# [TO DO]
In the records below, which lines include "West"? Copy them.
··· MATERIAL SUPPLIED ···
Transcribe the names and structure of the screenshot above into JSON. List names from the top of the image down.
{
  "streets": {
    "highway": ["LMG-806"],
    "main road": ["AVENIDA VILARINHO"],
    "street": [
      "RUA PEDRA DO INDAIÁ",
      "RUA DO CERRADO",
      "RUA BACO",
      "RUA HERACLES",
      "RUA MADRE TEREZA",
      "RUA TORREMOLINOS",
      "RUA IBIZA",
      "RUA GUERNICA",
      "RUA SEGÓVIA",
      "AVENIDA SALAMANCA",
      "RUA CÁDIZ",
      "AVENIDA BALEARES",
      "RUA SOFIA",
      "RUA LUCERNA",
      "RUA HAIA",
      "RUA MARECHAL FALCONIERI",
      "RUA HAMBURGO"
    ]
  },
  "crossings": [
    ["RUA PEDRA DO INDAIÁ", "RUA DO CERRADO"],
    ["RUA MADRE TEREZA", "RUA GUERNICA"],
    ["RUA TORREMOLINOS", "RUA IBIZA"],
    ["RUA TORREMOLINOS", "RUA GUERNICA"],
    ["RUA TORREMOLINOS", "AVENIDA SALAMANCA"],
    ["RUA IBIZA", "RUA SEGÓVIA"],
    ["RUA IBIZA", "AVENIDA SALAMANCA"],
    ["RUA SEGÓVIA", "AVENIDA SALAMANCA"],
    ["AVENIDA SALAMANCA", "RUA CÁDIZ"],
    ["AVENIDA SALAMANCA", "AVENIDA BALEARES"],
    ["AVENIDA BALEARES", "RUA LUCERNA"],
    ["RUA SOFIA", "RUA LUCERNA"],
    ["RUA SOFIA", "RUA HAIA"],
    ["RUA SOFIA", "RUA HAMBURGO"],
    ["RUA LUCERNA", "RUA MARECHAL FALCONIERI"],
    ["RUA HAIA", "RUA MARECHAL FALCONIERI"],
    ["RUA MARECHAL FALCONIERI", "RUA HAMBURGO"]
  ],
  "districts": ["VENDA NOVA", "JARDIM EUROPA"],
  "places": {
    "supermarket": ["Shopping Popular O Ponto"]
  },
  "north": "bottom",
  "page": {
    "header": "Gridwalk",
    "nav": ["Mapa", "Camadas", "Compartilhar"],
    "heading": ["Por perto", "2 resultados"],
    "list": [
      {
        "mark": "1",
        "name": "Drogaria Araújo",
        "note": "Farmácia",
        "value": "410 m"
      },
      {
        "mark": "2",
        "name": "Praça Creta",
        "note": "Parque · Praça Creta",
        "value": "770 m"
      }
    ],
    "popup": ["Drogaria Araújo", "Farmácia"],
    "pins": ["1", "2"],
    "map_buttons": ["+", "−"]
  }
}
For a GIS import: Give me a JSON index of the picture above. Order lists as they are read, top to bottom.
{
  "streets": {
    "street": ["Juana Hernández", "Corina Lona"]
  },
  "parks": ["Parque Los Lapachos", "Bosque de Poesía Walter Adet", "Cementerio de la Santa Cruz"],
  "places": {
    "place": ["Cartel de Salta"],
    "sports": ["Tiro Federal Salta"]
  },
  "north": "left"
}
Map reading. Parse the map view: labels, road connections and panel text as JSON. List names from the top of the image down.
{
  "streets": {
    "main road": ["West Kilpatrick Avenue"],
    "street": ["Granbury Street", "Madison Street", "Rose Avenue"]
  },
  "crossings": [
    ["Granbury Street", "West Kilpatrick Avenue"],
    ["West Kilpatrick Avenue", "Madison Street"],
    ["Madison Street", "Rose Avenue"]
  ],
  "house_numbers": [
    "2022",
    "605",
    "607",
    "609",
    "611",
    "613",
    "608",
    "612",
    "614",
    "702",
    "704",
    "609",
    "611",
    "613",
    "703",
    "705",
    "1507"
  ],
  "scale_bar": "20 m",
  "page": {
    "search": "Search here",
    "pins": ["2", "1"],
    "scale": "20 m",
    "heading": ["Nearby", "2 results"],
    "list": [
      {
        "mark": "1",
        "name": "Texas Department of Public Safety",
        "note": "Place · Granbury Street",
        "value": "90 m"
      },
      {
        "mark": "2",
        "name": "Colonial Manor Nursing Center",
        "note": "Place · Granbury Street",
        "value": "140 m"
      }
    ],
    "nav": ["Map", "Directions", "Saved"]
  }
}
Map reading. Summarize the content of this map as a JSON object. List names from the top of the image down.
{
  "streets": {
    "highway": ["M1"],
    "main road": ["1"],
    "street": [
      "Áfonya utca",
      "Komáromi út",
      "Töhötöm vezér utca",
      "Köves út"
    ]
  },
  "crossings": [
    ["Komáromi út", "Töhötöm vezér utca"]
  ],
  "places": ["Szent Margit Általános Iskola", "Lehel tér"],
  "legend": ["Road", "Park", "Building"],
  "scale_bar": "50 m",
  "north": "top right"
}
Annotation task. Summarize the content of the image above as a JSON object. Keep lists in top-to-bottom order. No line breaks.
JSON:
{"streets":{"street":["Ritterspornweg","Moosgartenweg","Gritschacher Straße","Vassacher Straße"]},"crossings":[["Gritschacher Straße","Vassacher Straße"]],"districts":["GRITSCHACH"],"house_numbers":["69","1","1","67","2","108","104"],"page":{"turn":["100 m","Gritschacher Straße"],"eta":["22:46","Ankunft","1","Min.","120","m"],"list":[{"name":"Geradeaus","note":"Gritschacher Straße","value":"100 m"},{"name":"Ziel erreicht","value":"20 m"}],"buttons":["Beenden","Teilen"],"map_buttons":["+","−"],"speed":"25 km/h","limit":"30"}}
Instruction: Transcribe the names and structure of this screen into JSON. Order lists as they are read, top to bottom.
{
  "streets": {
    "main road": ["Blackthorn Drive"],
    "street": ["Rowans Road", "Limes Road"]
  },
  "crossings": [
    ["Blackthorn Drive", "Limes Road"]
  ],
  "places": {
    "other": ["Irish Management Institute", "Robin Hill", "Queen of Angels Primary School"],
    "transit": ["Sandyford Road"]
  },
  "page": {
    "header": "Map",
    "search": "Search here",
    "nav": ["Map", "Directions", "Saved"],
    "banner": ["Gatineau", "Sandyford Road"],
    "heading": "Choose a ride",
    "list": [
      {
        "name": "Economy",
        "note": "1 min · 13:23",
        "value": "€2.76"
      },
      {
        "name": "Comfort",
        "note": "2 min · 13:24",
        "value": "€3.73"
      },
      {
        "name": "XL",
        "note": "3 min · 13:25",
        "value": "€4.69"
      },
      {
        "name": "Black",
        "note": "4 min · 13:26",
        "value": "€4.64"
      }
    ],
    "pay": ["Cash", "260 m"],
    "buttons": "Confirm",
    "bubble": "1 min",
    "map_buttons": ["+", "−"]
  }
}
···
# [ANSWER TO THE EXERCISE]
    "main road": ["West Kilpatrick Avenue"],
    ["Granbury Street", "West Kilpatrick Avenue"],
    ["West Kilpatrick Avenue", "Madison Street"],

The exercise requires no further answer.